If your office has one router in a closet and nobody thinks about it unless the internet dies, CISA wants you to reconsider that habit today.
The agency’s July 13 advisory, "Improve Router Hygiene to Protect Against Russian State-Sponsored Targeting," says Russian FSB Center 16 actors are scanning internet-exposed routers and looking for weak configurations they can exploit. CISA and co-sealing agencies say the activity includes abusing SNMP, especially where devices accept default or common community strings. CISA advisory
That sounds technical because it is technical. The owner takeaway is not.
For small businesses, routers are often the first thing attackers can touch and the last thing anyone audits. If the router is old, unmanaged, or configured once and forgotten, it can expose the whole office network.

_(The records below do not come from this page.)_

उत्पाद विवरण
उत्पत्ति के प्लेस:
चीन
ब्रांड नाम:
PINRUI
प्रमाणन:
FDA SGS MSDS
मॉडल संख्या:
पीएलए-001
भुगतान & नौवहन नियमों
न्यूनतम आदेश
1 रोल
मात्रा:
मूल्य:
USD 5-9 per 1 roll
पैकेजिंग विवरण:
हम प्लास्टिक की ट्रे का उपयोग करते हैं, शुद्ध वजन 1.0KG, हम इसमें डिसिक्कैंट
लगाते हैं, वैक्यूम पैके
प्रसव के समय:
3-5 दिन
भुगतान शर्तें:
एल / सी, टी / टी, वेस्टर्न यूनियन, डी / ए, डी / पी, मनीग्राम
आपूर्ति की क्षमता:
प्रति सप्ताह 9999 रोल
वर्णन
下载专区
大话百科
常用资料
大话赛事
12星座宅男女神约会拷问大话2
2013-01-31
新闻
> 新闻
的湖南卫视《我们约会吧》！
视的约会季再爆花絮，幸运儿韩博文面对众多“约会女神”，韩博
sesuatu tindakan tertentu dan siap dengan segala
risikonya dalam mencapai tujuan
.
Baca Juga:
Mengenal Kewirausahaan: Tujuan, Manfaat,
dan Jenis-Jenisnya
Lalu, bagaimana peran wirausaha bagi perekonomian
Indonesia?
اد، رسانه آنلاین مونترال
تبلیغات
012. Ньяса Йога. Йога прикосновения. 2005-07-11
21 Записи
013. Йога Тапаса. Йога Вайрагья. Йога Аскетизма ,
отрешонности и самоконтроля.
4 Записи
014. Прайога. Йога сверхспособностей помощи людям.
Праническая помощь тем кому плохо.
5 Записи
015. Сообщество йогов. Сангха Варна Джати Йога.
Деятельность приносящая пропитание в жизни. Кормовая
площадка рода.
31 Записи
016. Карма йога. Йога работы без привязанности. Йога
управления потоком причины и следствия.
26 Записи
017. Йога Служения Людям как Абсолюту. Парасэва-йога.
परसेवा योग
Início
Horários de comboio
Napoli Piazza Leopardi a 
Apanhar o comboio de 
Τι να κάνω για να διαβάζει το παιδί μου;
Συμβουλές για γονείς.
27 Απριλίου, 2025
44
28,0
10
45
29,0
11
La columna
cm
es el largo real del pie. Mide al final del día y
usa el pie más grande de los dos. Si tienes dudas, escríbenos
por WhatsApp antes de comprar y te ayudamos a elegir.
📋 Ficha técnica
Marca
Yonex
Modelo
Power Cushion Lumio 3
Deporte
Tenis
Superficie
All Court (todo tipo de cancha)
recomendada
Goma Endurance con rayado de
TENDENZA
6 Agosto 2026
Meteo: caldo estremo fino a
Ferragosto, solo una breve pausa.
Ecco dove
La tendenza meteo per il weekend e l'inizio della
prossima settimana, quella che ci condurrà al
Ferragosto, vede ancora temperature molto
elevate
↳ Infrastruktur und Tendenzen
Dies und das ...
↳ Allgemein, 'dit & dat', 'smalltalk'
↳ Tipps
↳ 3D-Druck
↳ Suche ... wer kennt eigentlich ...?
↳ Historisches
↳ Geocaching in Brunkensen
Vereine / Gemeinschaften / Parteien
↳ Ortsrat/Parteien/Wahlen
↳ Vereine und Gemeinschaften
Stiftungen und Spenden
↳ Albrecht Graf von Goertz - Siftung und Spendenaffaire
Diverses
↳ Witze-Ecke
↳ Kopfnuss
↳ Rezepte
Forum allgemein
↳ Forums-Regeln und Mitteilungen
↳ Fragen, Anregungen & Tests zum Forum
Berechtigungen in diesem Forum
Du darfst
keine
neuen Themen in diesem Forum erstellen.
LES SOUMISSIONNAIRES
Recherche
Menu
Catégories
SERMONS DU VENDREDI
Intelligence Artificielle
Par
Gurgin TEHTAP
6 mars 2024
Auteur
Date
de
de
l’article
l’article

That means the problem is not "some network gear." It is contracts, payroll, client files, Wi-Fi, and everything else sitting behind the box.
CISA says the observed behavior can include copying device configurations, changing settings, and using compromised network devices as stepping stones for later activity. The mitigation advice is equally plain:
- use SNMPv3 instead of SNMPv1 or SNMPv2
- disable legacy SNMP versions if you can
- change any default community strings
- use strong, unique passwords for local accounts
- restrict management access to trusted devices and networks
- update firmware and replace end-of-life devices
That is the part most owners can act on without waiting for a full security overhaul.
If you want a fast morning checklist, start here:
- Ask who can log into the router today.
- Check whether SNMP is on and whether it still uses default strings.
- Confirm the firmware is current.
- Find out whether the device is end-of-life.
- Move any management access off the public internet if it is exposed.
If the answer to any of those is "I do not know," that is the bug.
One more reason this matters: CISA’s Known Exploited Vulnerabilities catalog still includes Cisco Small Business RV320 and RV325 routers, which should put older small-office gear on the replacement shortlist, not the "someday" list. KEV catalog
The useful way to read this advisory is not as a national-security abstract. It is a reminder that the cheapest-looking piece of infrastructure in the office can be the most expensive one to ignore.
Owner takeaway
Treat the router like critical equipment. If it is old, exposed, or left on default settings, it deserves a real review before something else does.